[RECORD EXTRACTS]:
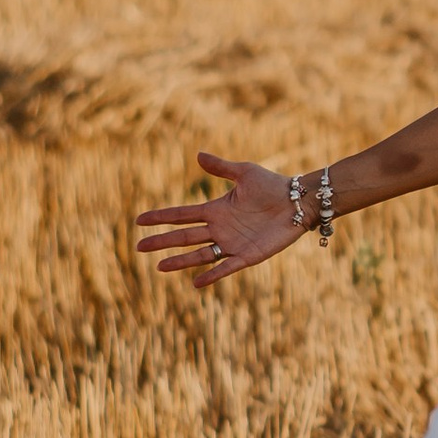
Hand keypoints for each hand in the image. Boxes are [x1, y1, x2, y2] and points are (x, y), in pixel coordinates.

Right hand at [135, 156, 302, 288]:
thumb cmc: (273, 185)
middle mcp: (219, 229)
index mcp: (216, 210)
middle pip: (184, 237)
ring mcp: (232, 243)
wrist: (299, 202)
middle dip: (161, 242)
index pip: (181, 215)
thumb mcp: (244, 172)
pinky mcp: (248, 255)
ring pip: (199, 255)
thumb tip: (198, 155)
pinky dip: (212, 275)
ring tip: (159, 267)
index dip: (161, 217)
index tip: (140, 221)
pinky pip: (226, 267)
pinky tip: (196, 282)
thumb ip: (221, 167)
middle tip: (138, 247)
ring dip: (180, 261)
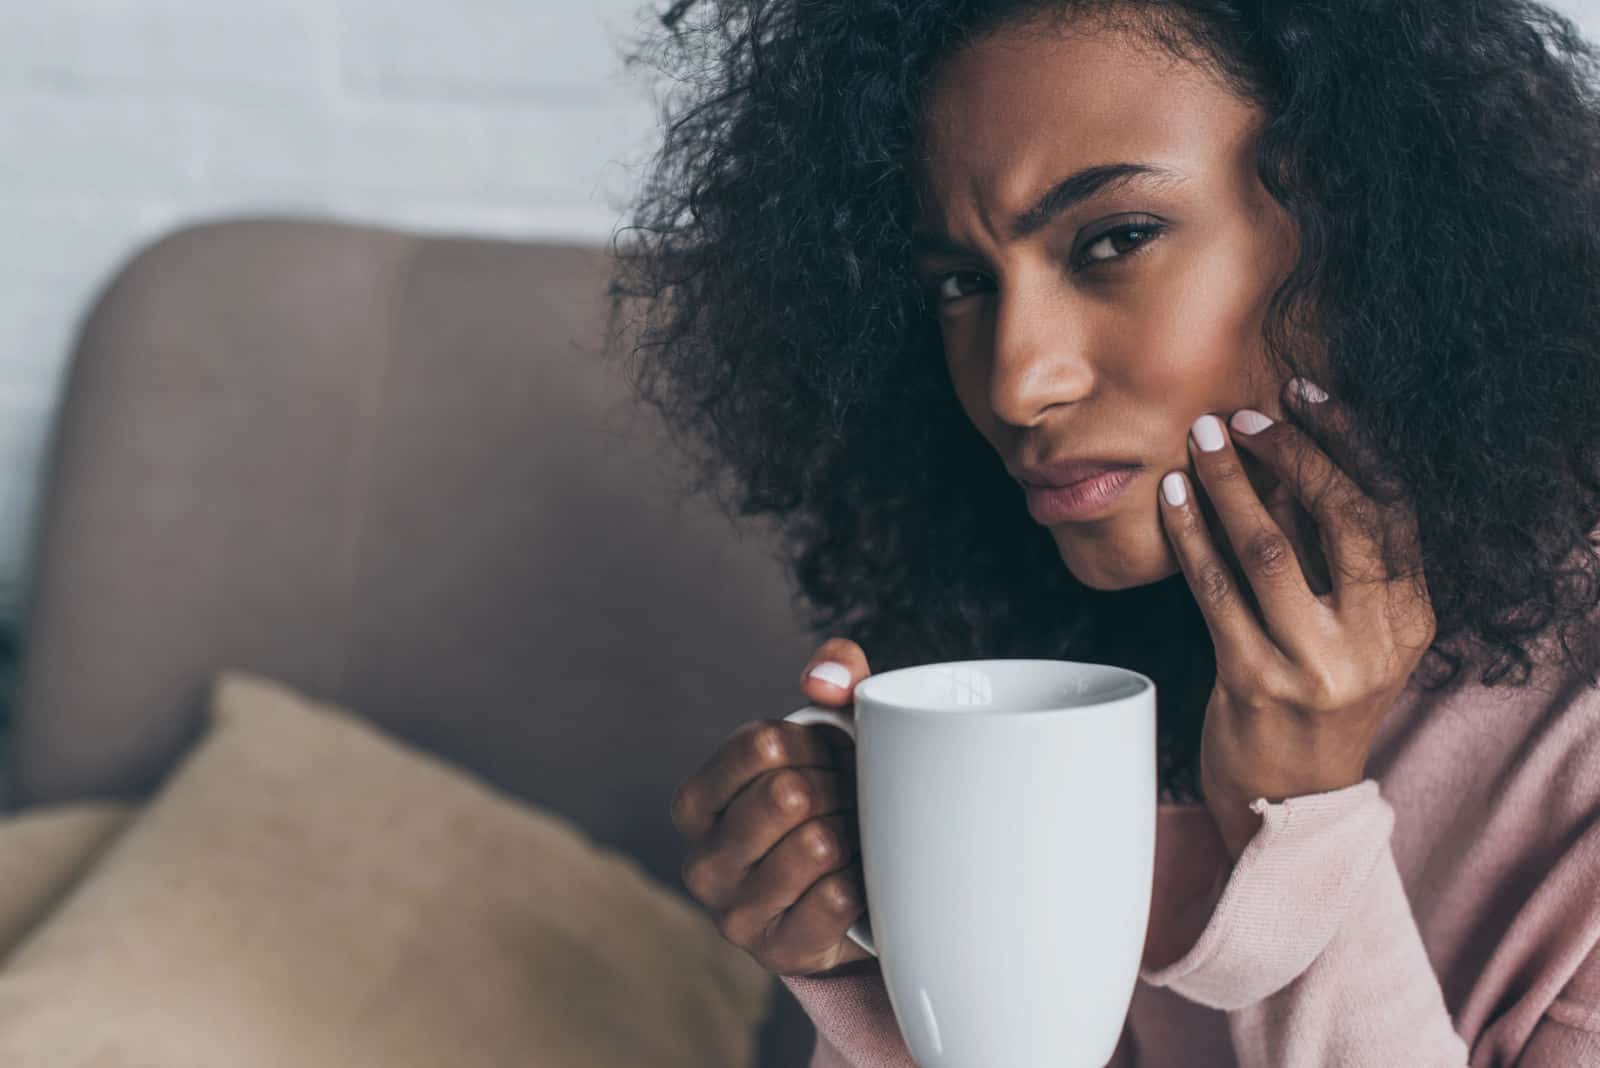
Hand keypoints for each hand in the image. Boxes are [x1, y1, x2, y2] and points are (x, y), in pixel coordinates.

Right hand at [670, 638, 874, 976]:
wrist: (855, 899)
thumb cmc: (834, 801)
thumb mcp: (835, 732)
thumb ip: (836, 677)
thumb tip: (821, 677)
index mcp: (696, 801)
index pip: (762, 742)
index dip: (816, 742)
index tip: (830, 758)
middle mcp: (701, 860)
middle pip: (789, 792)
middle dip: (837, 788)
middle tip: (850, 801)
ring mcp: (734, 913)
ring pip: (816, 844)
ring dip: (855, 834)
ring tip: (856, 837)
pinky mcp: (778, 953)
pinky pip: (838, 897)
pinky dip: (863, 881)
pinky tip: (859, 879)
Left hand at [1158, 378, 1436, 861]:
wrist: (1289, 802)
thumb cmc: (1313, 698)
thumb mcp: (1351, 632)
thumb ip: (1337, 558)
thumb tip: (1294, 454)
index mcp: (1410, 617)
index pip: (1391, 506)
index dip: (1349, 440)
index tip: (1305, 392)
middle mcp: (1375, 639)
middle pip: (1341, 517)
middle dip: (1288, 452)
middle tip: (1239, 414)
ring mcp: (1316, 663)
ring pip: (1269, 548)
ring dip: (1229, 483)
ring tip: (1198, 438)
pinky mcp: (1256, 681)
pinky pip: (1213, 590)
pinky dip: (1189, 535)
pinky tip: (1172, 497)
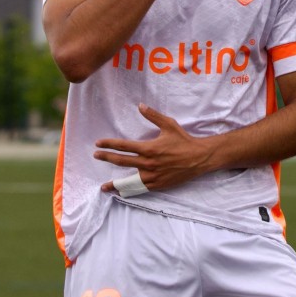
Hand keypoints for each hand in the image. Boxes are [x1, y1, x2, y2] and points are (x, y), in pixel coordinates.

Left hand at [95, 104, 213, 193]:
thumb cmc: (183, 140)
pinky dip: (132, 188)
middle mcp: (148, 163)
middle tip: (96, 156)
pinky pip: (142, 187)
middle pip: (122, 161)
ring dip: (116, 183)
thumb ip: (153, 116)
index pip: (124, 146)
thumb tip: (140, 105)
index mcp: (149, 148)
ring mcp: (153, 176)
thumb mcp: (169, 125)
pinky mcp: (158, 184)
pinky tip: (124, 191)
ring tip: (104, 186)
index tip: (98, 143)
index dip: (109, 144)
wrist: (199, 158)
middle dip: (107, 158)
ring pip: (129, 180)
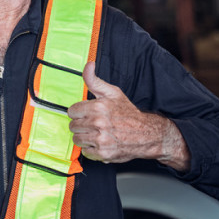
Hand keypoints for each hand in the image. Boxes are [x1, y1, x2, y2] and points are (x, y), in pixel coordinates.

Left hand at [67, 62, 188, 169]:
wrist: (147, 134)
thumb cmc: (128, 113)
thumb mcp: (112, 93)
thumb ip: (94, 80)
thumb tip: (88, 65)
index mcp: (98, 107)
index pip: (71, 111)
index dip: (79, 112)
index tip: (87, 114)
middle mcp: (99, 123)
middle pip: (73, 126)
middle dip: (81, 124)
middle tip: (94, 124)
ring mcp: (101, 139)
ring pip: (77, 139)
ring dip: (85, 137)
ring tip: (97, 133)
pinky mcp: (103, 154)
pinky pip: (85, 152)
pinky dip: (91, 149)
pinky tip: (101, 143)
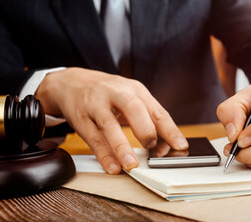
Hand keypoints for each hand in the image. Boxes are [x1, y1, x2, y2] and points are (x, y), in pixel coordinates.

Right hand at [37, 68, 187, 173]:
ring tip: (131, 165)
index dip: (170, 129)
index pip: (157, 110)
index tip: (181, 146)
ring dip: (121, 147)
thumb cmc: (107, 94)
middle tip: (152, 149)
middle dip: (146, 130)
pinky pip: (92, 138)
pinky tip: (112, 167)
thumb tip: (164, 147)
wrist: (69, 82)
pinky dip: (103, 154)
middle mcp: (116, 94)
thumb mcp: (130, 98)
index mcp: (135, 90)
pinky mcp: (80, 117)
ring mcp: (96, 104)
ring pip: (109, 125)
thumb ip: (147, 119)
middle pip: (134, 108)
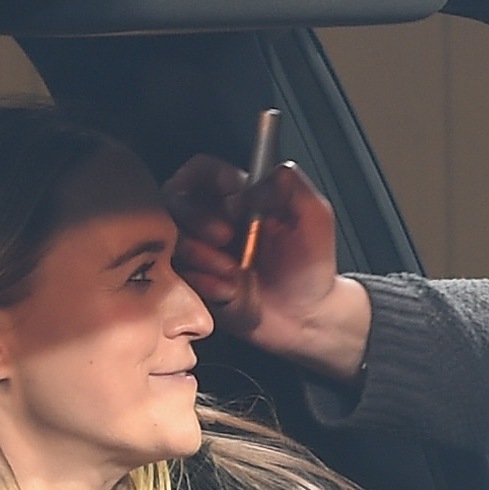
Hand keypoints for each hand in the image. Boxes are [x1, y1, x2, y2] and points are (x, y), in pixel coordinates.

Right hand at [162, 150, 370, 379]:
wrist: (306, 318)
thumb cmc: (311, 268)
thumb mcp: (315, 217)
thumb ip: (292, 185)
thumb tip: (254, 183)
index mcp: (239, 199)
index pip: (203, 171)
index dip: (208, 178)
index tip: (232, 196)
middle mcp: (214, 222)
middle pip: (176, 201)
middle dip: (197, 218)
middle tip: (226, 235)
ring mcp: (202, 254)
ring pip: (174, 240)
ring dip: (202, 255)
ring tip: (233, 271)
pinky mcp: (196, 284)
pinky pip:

...

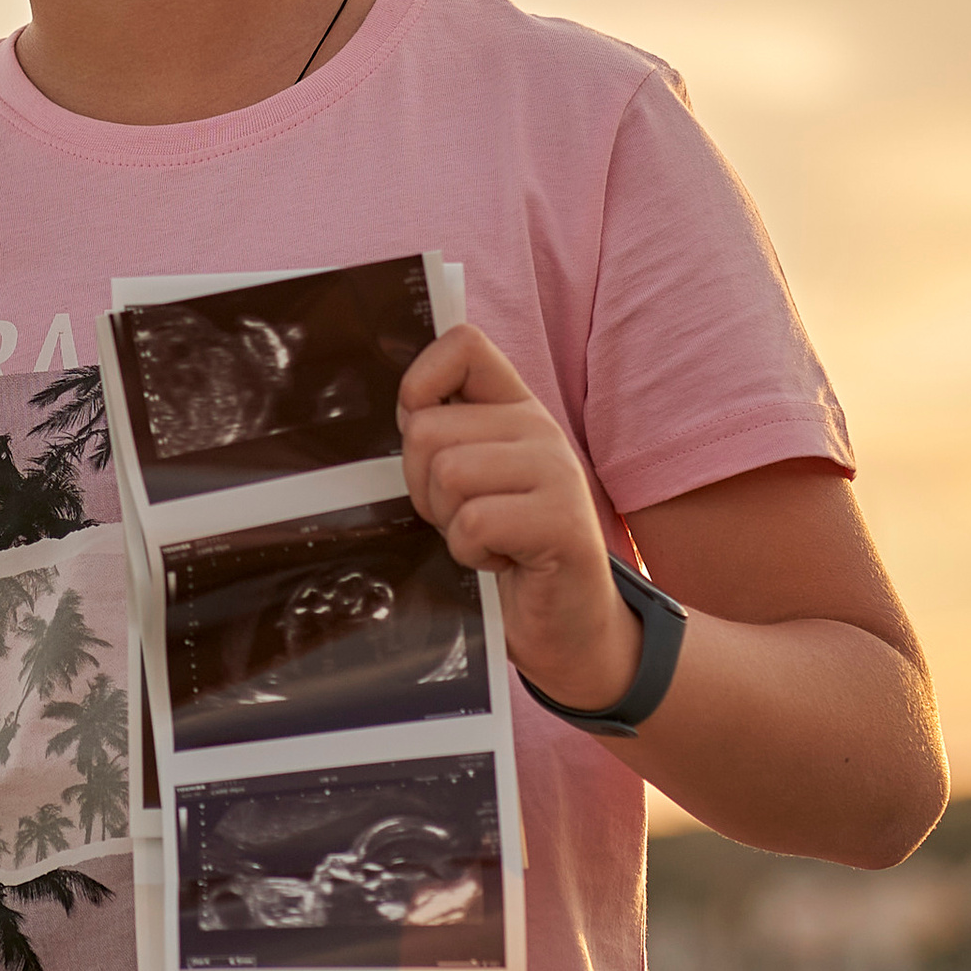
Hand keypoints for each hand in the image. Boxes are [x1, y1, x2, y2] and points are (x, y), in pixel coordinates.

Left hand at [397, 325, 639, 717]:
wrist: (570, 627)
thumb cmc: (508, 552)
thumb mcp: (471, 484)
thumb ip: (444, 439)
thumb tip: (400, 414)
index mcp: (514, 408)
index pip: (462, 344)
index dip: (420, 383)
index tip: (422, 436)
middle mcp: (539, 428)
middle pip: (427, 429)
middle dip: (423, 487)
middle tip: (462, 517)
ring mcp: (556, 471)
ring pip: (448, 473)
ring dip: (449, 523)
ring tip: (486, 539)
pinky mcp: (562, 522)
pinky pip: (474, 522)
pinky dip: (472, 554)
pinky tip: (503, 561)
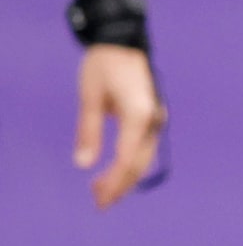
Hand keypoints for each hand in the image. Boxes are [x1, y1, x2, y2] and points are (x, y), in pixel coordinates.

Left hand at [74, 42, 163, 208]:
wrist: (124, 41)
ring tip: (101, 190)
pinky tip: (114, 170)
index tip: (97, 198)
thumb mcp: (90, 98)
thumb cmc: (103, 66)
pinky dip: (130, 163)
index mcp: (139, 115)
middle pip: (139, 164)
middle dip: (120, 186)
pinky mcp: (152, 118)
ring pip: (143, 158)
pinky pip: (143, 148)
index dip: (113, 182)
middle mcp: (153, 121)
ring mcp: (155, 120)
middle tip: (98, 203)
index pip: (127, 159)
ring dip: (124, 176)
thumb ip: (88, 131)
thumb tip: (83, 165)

---

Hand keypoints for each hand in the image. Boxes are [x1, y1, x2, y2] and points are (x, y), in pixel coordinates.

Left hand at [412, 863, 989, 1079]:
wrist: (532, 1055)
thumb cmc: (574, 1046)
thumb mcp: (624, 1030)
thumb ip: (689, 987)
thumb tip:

[AIM OF THE EXERCISE]:
When you reach the line holding "ring pip: (448, 473)" in the listing above, begin retyping exactly, and stop once the line holding "thumb tip: (83, 165)" is done; pictures stay out.

[EXERCISE SOLUTION]:
ring pip: (448, 473)
ring dip: (449, 523)
ring tip: (486, 539)
pinky mcp: (562, 522)
pinky pip: (474, 522)
pinky dip: (472, 554)
pinky tip: (503, 561)
Hand keypoints for each hand in the image. Boxes are [x1, y1, x2, y2] and points are (x, y), in pixel coordinates.

Left hand at [74, 42, 163, 208]:
wrist: (124, 41)
ring tip: (101, 190)
pinky tip: (114, 170)
index tip: (97, 198)
thumb mcp: (90, 98)
thumb cmc: (103, 66)
pinky dip: (130, 163)
index mcp: (139, 115)
middle pip: (139, 164)
middle dip: (120, 186)
pinky mcp: (152, 118)
ring pip: (143, 158)
pinky pip: (143, 148)
index dip: (113, 182)
middle mcp: (153, 121)
ring mcp: (155, 120)
middle tip: (98, 203)
index pip: (127, 159)
ring dip: (124, 176)
thumb ip: (88, 131)
thumb tip: (83, 165)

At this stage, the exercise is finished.